Racism just as complex for international students

By David KumagaiOpinions Columnist

My voice fluctuates during my journalism ethics class. My classmates and I are trying to navigate the awkward issue of race. The tension hits a high note when one class member unintentionally insinuates that Albertans are bigots. The class jumps all over the slip, finally finding a simple case we can almost unanimously condemn. Still, I know I occasionally think it, my class was proof others do too: Alberta’s kind of like Canada’s Texas right?
Our professor, David Swick, sardonically recalled a documentary on American white supremacists called Blood in the Face, where one person calls on people from all white supremacist areas to unite. After circling different places in the States, the person includes southern Alberta.
I’ve never been to Alberta, so I know little first-hand about what it’s like there. After doing some research, I’ve found almost no statistical evidence that substantiates this apparently common assumption about the prairie province.
According to a report commissioned by the Department of Canadian Heritage in 2007, Alberta has more anti-racism initiatives than any other province and fewer complaints – proportional to its population – of racial discrimination than both Nova Scotia and Ontario.
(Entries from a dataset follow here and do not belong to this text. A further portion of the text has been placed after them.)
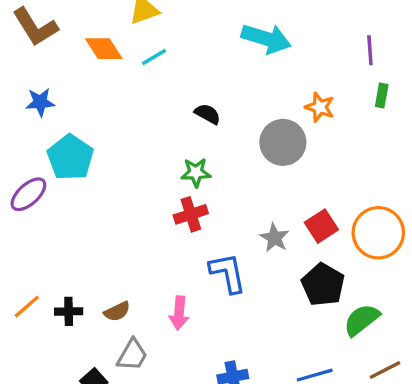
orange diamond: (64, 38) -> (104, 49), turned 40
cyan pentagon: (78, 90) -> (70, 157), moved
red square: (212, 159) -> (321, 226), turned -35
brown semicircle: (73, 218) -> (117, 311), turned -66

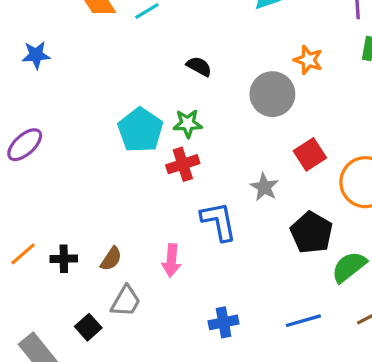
cyan pentagon: (70, 157) -> (140, 130), moved
red square: (321, 226) -> (310, 154), moved
brown semicircle: (117, 311) -> (111, 259), turned -30

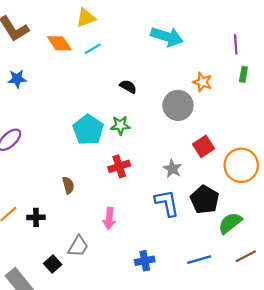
red cross: (183, 164) -> (119, 166), moved
blue L-shape: (219, 221) -> (167, 203), moved
brown semicircle: (111, 259) -> (68, 185), moved, turned -49

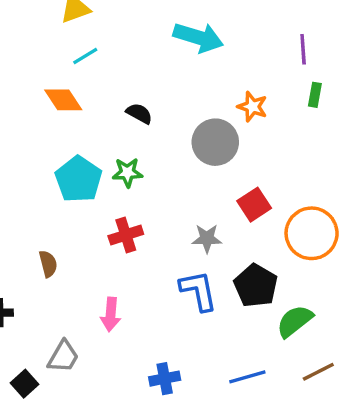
orange diamond: (59, 43) -> (63, 100), moved
gray star: (172, 169) -> (207, 238), turned -30

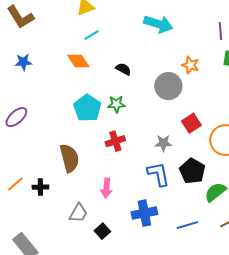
brown semicircle: (48, 264) -> (69, 158), size x1.8
blue cross: (165, 379) -> (144, 213), moved, size x1.4
black square: (24, 384) -> (102, 231), moved

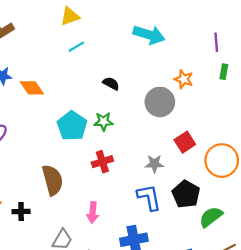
orange diamond: (78, 61) -> (32, 88), moved

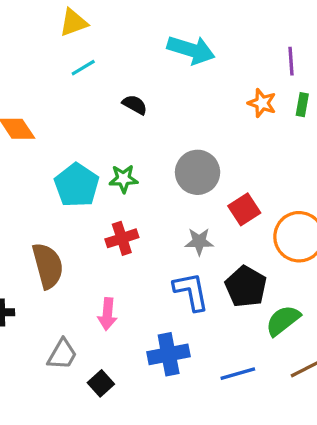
orange star: (184, 79) -> (262, 103), moved
black semicircle: (111, 84) -> (135, 105), moved
gray circle: (160, 102) -> (198, 172), moved

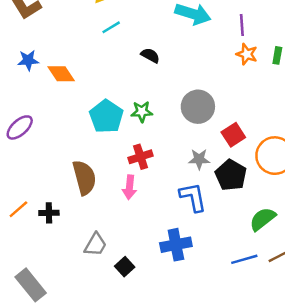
purple line: (291, 61) -> (242, 25), moved
black pentagon: (246, 287) -> (231, 175), moved
pink arrow: (107, 314) -> (130, 187), moved
blue line: (238, 374) -> (244, 259), moved

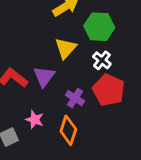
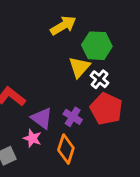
yellow triangle: (66, 48) -> (79, 67), moved
purple triangle: (44, 76) -> (42, 118), moved, turned -30

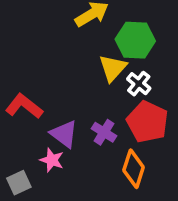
orange diamond: (66, 149) -> (134, 169), moved

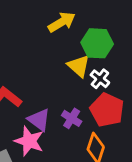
yellow triangle: (113, 68) -> (79, 66), turned -30
pink star: (52, 160) -> (29, 141), size x1.5

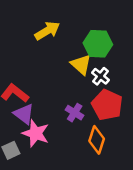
yellow arrow: (62, 22) -> (47, 31), moved
purple triangle: (39, 120) -> (24, 114), moved

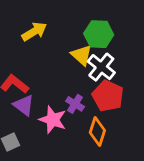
yellow arrow: (47, 31) -> (34, 32), moved
white cross: (101, 76) -> (101, 67), size x1.5
pink star: (36, 133) -> (53, 120), moved

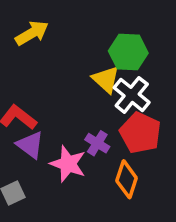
yellow arrow: (34, 32) -> (32, 33), moved

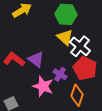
green hexagon: (128, 52) -> (66, 14), moved
purple triangle: (30, 145) -> (36, 59), moved

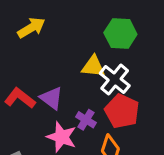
green hexagon: (66, 14) -> (120, 33), moved
yellow triangle: (65, 37) -> (93, 67), turned -36

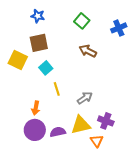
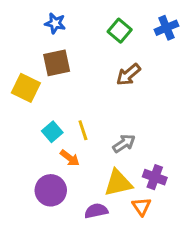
blue cross: (119, 28) -> (166, 28), moved
brown arrow: (88, 51) -> (128, 75), turned -66
cyan square: (46, 68) -> (52, 132), moved
orange arrow: (36, 108) -> (70, 158), moved, turned -64
purple semicircle: (58, 132) -> (96, 211), moved

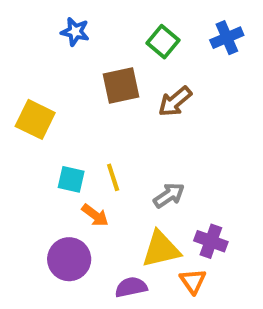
brown square: (57, 63) -> (121, 86), moved
cyan square: (52, 132) -> (71, 179), turned -36

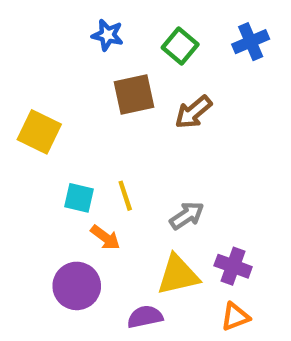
blue star: (75, 32) -> (108, 35), moved
orange triangle: (193, 281) -> (235, 317), moved, turned 44

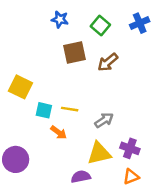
yellow square: (39, 132) -> (20, 87), moved
yellow line: (125, 196) -> (70, 109), turned -63
purple circle: (77, 286) -> (16, 159), moved

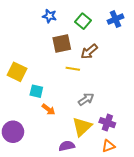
yellow line: (70, 109) -> (73, 69), moved
yellow triangle: (99, 153) -> (82, 127), turned -30

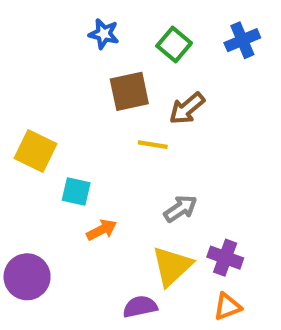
orange arrow: (48, 109) -> (102, 230), turned -64

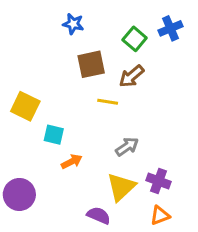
green square: (174, 44) -> (135, 39), moved
purple semicircle: (140, 307) -> (99, 215), turned 35

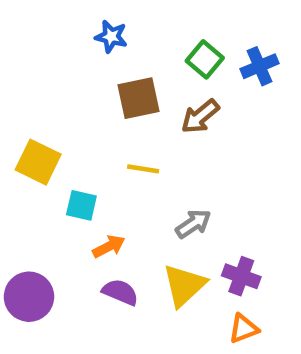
blue cross: (170, 28) -> (260, 66), moved
yellow line: (108, 102) -> (143, 169), moved
purple semicircle: (99, 215) -> (120, 292), moved

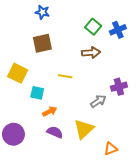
blue star: (111, 37) -> (42, 12), moved
brown square: (139, 98) -> (42, 43), moved
brown arrow: (200, 116) -> (91, 53), turned -144
gray arrow: (193, 224) -> (98, 101), moved
purple cross: (241, 276) -> (119, 87), moved, turned -35

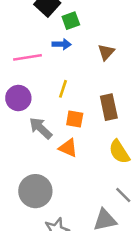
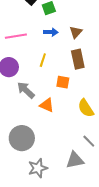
blue arrow: (62, 44) -> (51, 32), moved
brown rectangle: (109, 107) -> (78, 59), moved
orange square: (75, 119) -> (63, 82), moved

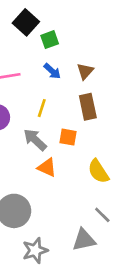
blue arrow: (51, 32) -> (52, 71), turned 40
gray arrow: (26, 90) -> (35, 140), moved

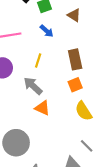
brown triangle: (85, 71) -> (74, 15), moved, turned -40
orange square: (68, 137) -> (75, 85), moved, turned -32

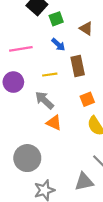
brown rectangle: (75, 59) -> (78, 66), moved
yellow line: (38, 61) -> (50, 75), turned 64

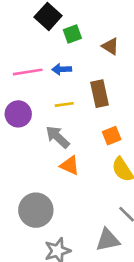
blue arrow: (58, 45) -> (62, 69), moved, turned 136

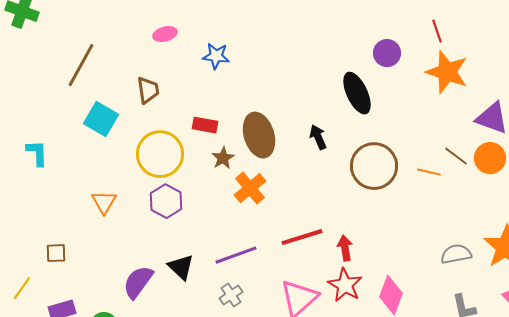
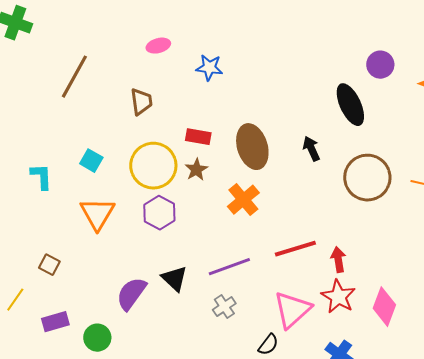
cyan square: (101, 119) -> (91, 161), moved, size x0.7
cyan L-shape: (37, 153) -> (41, 177), moved
brown star: (223, 158) -> (196, 170), moved
orange triangle: (104, 202) -> (97, 214), size x1.4
brown square: (56, 253) -> (49, 265), turned 30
Is the rodeo the sole reason we associate Alberta with the perceived capital of American ignorance? Maybe it’s the tarsands. As usual, it’s probably more complicated than I can even allude to in this column.
But the in-class debate made me curious about Nova Scotia’s reputation both within Canada and abroad. I’ve spoken to a number of international students from Rhode Island, Antigua, the Bahamas and Poland; they have all been able to cite an encounter with racism here. The police, other students and university administrators were named as culprits.
One student recalled an evening where she was walking past Howe Hall and a group of students, who she guessed were drunk, said a number of racist comments to her and her friends.
Of course, Halifax has a poignant history of racism – from slavery to Africville to segregated schools to the more recent racism at Dartmouth’s Shoppers Drug Mart, when the store was caught keeping many of its black hair products locked up. Racism seems to be as big a problem here as it is in the much-lampooned province of tomorrow.
How do newcomers rate Halifax’s open-mindedness? Some of the people I’ve spoken to lauded the exposure to diverse communities in Halifax, such as the prominence of the LGBTQ community, while they are neither thrilled nor appalled by their reception as internationals.
I’ve mentioned the lack of Canadian geniality towards internationals in earlier columns, and have suggested that the entrenched support of the cultural mosaic has made us apathetic toward engagement with international visitors. The debate in ethics class made me question that suggestion. Is the distance between international students and domestic students a racial issue rather than a cultural one? As is usually the case, I think the answer lies somewhere in the middle.
Either way, it’s an obstacle that needs to be overcome, from the tarsands to Peggy’s Cove.